Study of a Roman Lady and a study of Two Roman Ladies, a pair by Jean-François Thomas de Thomon

SOLD

Jean-François Thomas de Thomon

Paris 1759 – Saint-Pétersbourg 1813

Study of a Roman Lady (1); Study of Two Roman Ladies (2), a pair

Watercolour over etched outlines.
Early 20th century mount and framing (unopened).

 

  1. Signed over the etched signature Thomas T. 218 x 166 mm – 8 9/16 x 6 1/16 in. Four minor bulges higher left.
  2. Monogramed and dated TT 1790 with pen and ink over etched signature Thomas à Rome 216 x 164 mm – 8 ½ x 6 7/16 in.

 

A French neoclassical architect, Thomas de Thomon was the pupil of Julien David le Roy, in whose classes he rubbed shoulders with Charles Percier and Pierre François Leonard Fontaine. Although he failed to win the Academy grand prize, he went to Rome at his own expenses in 1785. There, he was able to take the classes of the French Academy in Rome, and benefited from the support of its director François Guillaume Ménageot and eminent personalities such as the Cardinal de Bernis. In both his articles on the artist (« Un architecte français en Russie à l’aube du XIXe siècle », Revue des études slaves, t. LVII, fasc. 4, 1985, and « Formation artistique et première étape de la carrière de l’architecte Jean-François Thomas, dit de Thomon », Bulletin de la Société de l’histoire de l’art français, année 1986, Paris 1988), Boris Lossky invalidated the idea, spread by Thomas de Thomon himself and often repeated in his biographies, that he went back to Paris in 1789 and worked for the Comte d’Artois before before fleeing the Revolution.
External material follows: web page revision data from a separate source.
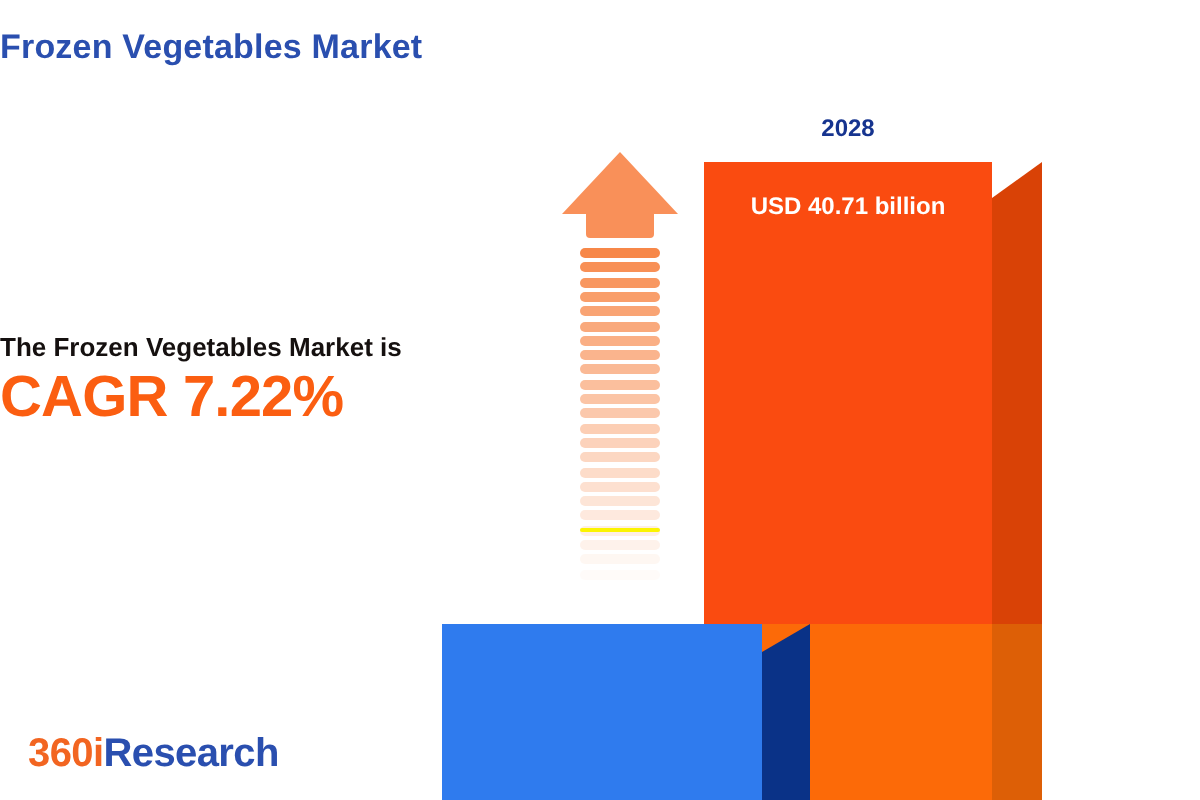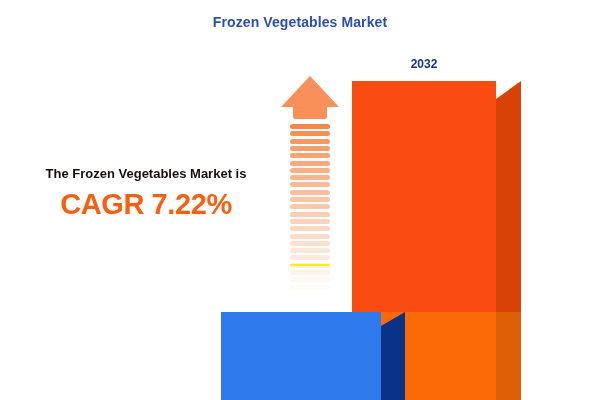--- a/index.html
+++ b/index.html
@@ -24,8 +24,7 @@
     left: 0;
     top: 14px;
     width: 600px;
-    text-align: center;
-    font-size: 14px;
+    font-size: 17px;
     font-weight: bold;
     color: #2A4FAF;
     letter-spacing: 0.1px;

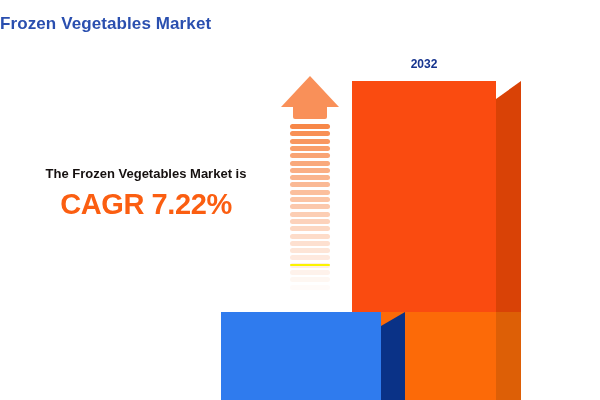--- a/index.html
+++ b/index.html
@@ -205,7 +205,7 @@
   <div id="bar-2032-side-lower"></div>
   <div id="bar-2032-front"></div>
   <div id="bar-2032-front-lower"></div>
-  <div id="bar-2032-label">2032</div>
+  <div id="bar-2032-label">2028</div>
 
   <div id="growth-arrow">
     <div id="arrow-head"></div>

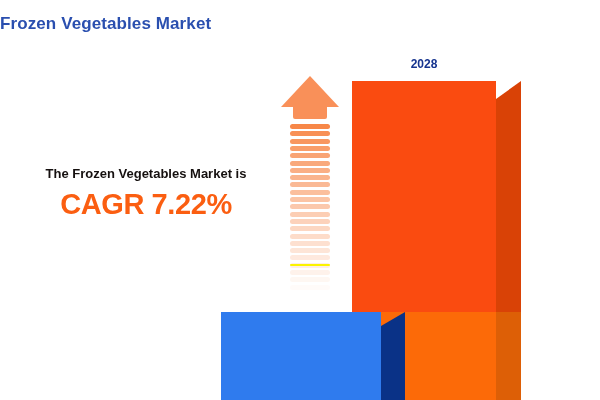--- a/index.html
+++ b/index.html
@@ -206,6 +206,7 @@
   <div id="bar-2032-front"></div>
   <div id="bar-2032-front-lower"></div>
   <div id="bar-2032-label">2028</div>
+  <div id="bar-2032-value">USD 40.71 billion</div>
 
   <div id="growth-arrow">
     <div id="arrow-head"></div>

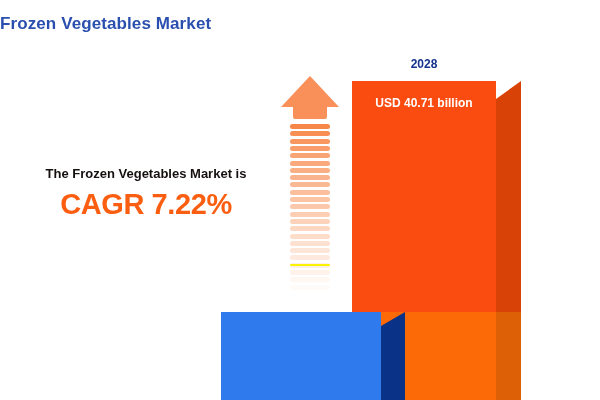--- a/index.html
+++ b/index.html
@@ -161,10 +161,10 @@
   
   #statement-block {
     position: absolute;
-    left: 20px;
+    left: 0;
     top: 165px;
     width: 252px;
-    text-align: center;
+    text-align: left;
   }
   #statement-line1,
   #statement-line2 {

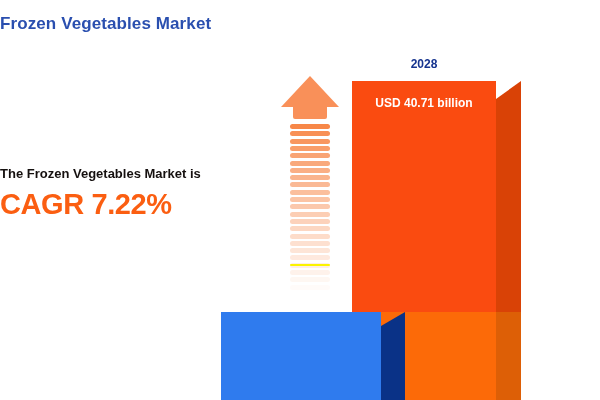--- a/index.html
+++ b/index.html
@@ -174,7 +174,6 @@
     line-height: 17px;
   }
   #cagr-value {
-    margin-top: 5px;
     font-size: 29px;
     font-weight: bold;
     color: #FB5E11;

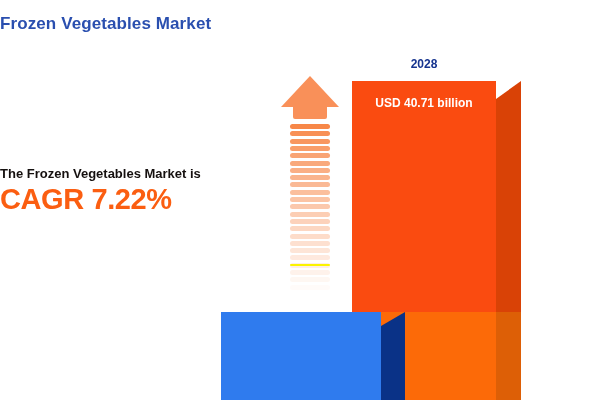--- a/index.html
+++ b/index.html
@@ -247,6 +247,9 @@
     <div id="cagr-value">CAGR 7.22%</div>
   </div>
 
+  <div id="brand-logo">
+    <span id="logo-360i">360i</span><span id="logo-research">Research</span>
+  </div>
 
 </div>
Still mentioned in Rome in July 1789 in Ménageot’s letters, Thomas de Thomon seems to have rather emigrated directly from Rome, passing by Venice, then Austria and Poland, before settling permanently in Russia. There, he designed and built the Old Saint Petersburg Stock Exchange and Rostral Columns, and the Odessa Theatre (destroyed in 1873), among other things. The present drawing, signed, dated and located Thomas a Rome 1790, confirms that Thomas de Thomon was still in Rome in 1790, at least at the beginning of the year.
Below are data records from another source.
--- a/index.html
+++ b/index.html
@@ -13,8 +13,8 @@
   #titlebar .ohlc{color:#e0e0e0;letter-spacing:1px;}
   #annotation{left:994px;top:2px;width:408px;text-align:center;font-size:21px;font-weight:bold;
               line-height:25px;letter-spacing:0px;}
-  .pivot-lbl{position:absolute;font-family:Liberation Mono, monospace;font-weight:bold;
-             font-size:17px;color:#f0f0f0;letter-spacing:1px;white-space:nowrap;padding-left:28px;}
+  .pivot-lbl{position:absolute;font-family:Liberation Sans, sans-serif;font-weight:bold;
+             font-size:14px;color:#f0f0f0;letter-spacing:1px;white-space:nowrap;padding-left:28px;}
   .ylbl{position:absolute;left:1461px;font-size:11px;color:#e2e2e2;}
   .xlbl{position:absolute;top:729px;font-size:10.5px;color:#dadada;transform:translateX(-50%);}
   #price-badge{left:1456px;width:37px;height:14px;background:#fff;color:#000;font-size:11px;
The technique of watercolor over etched outlines enabled the artist to edit series of works following the same model, but always different thanks to the watercolour. These works were meant to be sold to tourists and amateurs as souvenirs. This technique was frequently used at the end of the 18th century by landscape or vedute artists such as Louis Jean Desprès and particularly Louis François Cassas, who happened to be in Rome at the same time as Thomas de Thomon and was also in contact with the Cardinal de Bernis.